Men: How To Cope Without Being In The Home

Men: How To Cope Without Being In The Home

I knew this guy once. Sensitive thing he was. Some people can’t take life head on. He cried-a lot. One of these times was about his children, one boy one girl. He was especially emotion regarding his baby girl, and that seems natural. images1He and the mother weren’t together and as she was a typical bitter baby momma as any when a man moves on. She talked terribly about him to them. He was so scared that they would think he didn’t want or love them.

Having grown up with my father out of the house, I decided to share some essential fundamentals to help him cope and be productive in his relationship with his children, and himself since it was eating him alive. Any men out there sharing this struggle, feel free to apply this to your life. It will help.

It’s best to simply stay active in their lives.untitled As they grow they will form their own ideas and opinions. They will only care if you were there or not. If you let her scare you off that will on support her allegations. What they will see is that you were absent which must mean that you didn’t care much for them as she said. They weren’t a priority. Fight for your relationship with your children. Be there. Spend time with them. Love them. Create memories. As adults, they will have relationships and children. They will at this time understand the manipulation, pains, lies, bitterness that separation breeds. Don’t be offended when your children have a hard time coping with your absense or prefer the mother that they see daily. She is their constant and they trust her. They are young and innocent. They don’t understand. Just love them. Time will fix everything. Just do your part.

Now this daughter thing was something that I could truly relate to. My father died when I was 16. I didnt have him for prom, high school or college graduations, for my first pregnancy, my wedding…anything major for a woman.

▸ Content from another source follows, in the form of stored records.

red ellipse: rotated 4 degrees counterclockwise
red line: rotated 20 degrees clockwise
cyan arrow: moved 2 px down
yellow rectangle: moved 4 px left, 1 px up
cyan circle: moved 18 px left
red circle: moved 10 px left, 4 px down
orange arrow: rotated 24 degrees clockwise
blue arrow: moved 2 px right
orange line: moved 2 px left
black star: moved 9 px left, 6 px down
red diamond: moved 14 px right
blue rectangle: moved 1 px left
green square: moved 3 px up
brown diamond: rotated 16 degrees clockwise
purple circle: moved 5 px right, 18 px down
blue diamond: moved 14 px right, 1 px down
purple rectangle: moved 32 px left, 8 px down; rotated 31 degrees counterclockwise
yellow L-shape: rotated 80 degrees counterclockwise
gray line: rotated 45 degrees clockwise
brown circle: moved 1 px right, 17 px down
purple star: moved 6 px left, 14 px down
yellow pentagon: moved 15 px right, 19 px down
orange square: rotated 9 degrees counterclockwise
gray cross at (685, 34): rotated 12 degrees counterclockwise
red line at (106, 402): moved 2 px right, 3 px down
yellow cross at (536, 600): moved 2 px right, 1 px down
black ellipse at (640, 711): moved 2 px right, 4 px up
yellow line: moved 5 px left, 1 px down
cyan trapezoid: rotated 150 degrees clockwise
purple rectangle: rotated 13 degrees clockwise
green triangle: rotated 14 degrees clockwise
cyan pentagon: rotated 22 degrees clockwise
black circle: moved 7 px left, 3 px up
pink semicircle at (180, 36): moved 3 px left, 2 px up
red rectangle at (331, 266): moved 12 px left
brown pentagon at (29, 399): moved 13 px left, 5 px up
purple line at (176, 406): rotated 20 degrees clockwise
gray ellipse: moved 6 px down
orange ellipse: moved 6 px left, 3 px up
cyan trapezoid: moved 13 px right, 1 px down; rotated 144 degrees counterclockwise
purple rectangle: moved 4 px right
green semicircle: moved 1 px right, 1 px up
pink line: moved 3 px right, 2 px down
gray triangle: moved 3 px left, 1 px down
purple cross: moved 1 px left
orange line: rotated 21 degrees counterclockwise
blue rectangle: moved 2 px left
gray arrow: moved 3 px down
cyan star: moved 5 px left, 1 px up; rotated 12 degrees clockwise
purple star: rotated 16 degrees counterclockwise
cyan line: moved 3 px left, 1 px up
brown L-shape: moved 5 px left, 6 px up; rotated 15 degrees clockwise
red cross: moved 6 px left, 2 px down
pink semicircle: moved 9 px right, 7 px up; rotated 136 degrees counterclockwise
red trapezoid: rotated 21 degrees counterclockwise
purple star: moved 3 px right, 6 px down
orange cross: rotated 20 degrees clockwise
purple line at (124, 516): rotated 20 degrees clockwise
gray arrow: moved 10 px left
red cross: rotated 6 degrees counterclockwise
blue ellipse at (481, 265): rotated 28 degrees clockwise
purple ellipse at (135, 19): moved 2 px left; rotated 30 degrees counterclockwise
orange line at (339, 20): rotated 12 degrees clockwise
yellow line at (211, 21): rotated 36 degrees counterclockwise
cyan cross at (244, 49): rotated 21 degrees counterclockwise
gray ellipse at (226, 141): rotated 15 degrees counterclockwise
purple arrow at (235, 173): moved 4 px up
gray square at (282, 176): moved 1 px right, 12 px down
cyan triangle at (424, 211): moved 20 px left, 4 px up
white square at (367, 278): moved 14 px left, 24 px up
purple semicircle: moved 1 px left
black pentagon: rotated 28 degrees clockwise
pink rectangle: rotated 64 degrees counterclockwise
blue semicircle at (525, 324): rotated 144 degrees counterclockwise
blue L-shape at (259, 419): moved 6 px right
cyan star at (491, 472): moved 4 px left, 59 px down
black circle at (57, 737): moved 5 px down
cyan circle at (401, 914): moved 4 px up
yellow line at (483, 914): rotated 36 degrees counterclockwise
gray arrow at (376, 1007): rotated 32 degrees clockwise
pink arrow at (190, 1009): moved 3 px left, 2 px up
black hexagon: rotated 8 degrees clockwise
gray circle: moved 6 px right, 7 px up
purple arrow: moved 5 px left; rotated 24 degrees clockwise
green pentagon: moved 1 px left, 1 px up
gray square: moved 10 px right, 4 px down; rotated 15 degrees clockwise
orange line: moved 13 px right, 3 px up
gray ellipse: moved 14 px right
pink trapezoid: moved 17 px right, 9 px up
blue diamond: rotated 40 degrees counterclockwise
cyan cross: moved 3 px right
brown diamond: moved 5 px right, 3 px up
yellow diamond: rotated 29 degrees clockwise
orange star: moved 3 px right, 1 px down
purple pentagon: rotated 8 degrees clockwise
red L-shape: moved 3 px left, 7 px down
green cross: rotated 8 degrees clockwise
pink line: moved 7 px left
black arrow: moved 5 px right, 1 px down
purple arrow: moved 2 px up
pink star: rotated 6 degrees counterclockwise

Your daughter will need you just as much, if not more, as a woman than as a girl. She is still young and naive and protected as a girl. When she becomes a woman and vulnerable in her experiences with live and life, she will need her father. A mother is invaluable but a father is just as equally irreplaceable. She will never stop needing you.

People tend to think that children only need parents while they are young. WRONG! We are always growing, developing in some way-lost at certain points and times in life. Our parents, above anyone else in most of our situations, have our trust more than any other person we know. They love us the most and we expect them to lead us in wisdom and love, having no ulterior motive and wanting nothing less than our safety, happiness, and success.

So know that your children love you, they just don’t understand why you aren’t there as much as the other parent and trying to explain it may or may not work. Keep things as simple for them as you can. Don’t involve them in the drama. Help their childhood stay as fun and carefree as it can. They will be adults soon enough.
I hope this helped. I know how important parent-child relationships are. They are beautiful and foster independence and security in children to say the least. Everything will be well.